Anda akan menelan bulat-bulat cerita keajaiban, jika itu bersumber dari aliran keyakinan anda. Walau, mungkin bagi orang diluar keyakinan anda mengatakan bahwa itu sebagai kegilaan atau ketahyulan. Anda yang percaya dengan Tuhan tetap akan yakin dengan Tuhan anda, kendati mendengar cerita tentang keajaiban Dewa yang bahkan digambarkan bisa menciptakan sesuatu yang melebihi kemampuan Tuhan anda.

Tulisan ini bukan tentang salah dan benar, ini soal fenomena dimensi pikiran manusia. Tentang bagaimana manusia hidup dalam sistem keyakinan. Hidup dalam nilai-nilai kebenaran subjektif dari keyakinannya. Merasa benar dalam dimensi pikirannya. Belajar kebenaran dari pikirannya sendiri. Pikiran yang dipengaruhi oleh keyakinannya. Keyakinan yang didapat dari sesuatu yang meyakinkan.

Anda tahu saat pikiran yakin? Saat dalam kondisi yakin, maka yang salah bisa jadi benar dan yang benar bisa jadi salah. Jika anda yakin bahwa Tuhan itu adalah alien, anda tidak akan percaya jika ada yang mengatakan bahwa Tuhan itu Dewa. Begitu cara kerjanya.

Lia Eden yakin dengan pengalamannya, yakin dengan apa yang diketahuinya sebagai kebenaran. Jadi ketika anda mengatakannya gila, sebenarnya sama saja anda mengatakan diri anda sendiri. Bukankah anda juga tenggelam dalam sebuah keyakinan, hanya saja berada dalam keyakinan yang berbeda.

Dalam kasus Lia Eden, ia mendapat keyakinan dari pengalamanya sendiri. Dari halusinasinya! Anda mungkin juga percaya dengan pengalaman anda sendiri dan atau meyakini pengalaman orang lain. Yang bisa saja didapat dari halusinasi, ide, gagasan, imaginasi, fantasi, atau kreatifitas pikirannya.

Instruksi yang diberikan A: Menurut kutipan tentang keyakinan manusia, dari mana Lia Eden mendapat keyakinannya?
Instruksi yang diberikan B: Teruskan tulisan tentang keyakinan manusia itu, mulai setelah kalimat terakhirnya.

Bahan:
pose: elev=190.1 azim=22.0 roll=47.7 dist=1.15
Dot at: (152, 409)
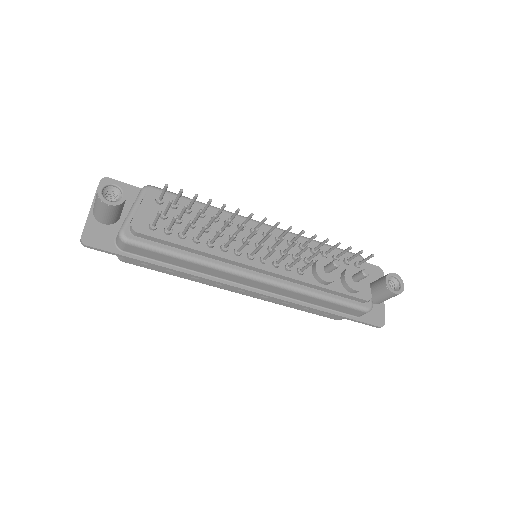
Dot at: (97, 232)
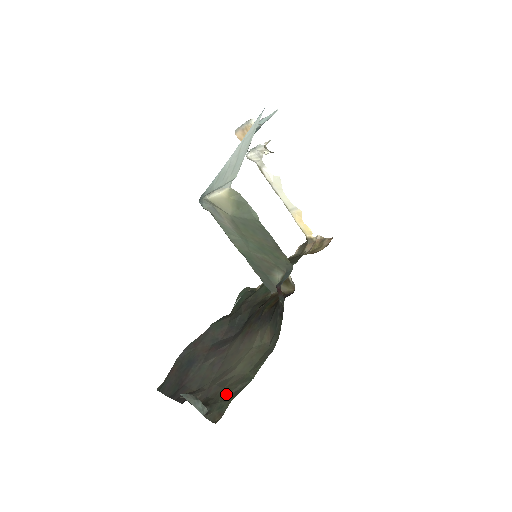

Jawaban tertulis A: Dari pengalamannya sendiri, yaitu dari halusinasinya.

Jawaban tertulis B:
Tapi memang tidak mudah untuk mengubah bahwa sebuah kondisi. Keyakinan itu sebuah kondisi, kondisi dimana merasa telah menemukan kebenaran. Sebuah kondisi dimana merasa telah benar. Sama seperti Lia Eden yang telah merasa menemukan sebuah kebenaran. Sebuah sensasi rasa, seperti bagaimana anda merasakan keyakinan anda saat ini.

Ya, setiap keyakinan pasti ada argumentasinya. Sama seperti kaum Atheis yang menyakini bahwa Tuhan itu tidak ada. Dalam dimensi pikirannya, mereka benar-benar merasakan sebuah kondisi dimana rasa bahwa apa yang dipikirkannya sebuah benar. Kecerdasan pikirannya, akan mencari dan menemukan bukti, bahwa Tuhan itu tidak ada. Akan ada serangkaian argumen untuk memperkuat keyakinannya. Jika anda dari kaum Theis, dimana mempercayai bahwa alam semesta beserta isinya ini adalah ciptaan Tuhan anda, jelas akan melihat bahwa Kaum Atheis bodoh dan tergolong sebagai kaum merugi.  Tapi ketahuilah, dimata kaum Atheis, justru andalah golongan manusia bodoh dan dungu, dimana menyembah dan menganggung-agungkan sesuatu yang tidak ada.

Dan ketahuilah, setiap aliran keyakinan/agama dalam merekrut pengikutnya, iklannya pasti sama, akan membawa manusia pada jalan kebenaran. Kecerahan dan keberuntungan. Itu adalah janji yang sekaligus menjawab harapan secara psikologis manusia. Siapa yang tidak mau semua janji itu.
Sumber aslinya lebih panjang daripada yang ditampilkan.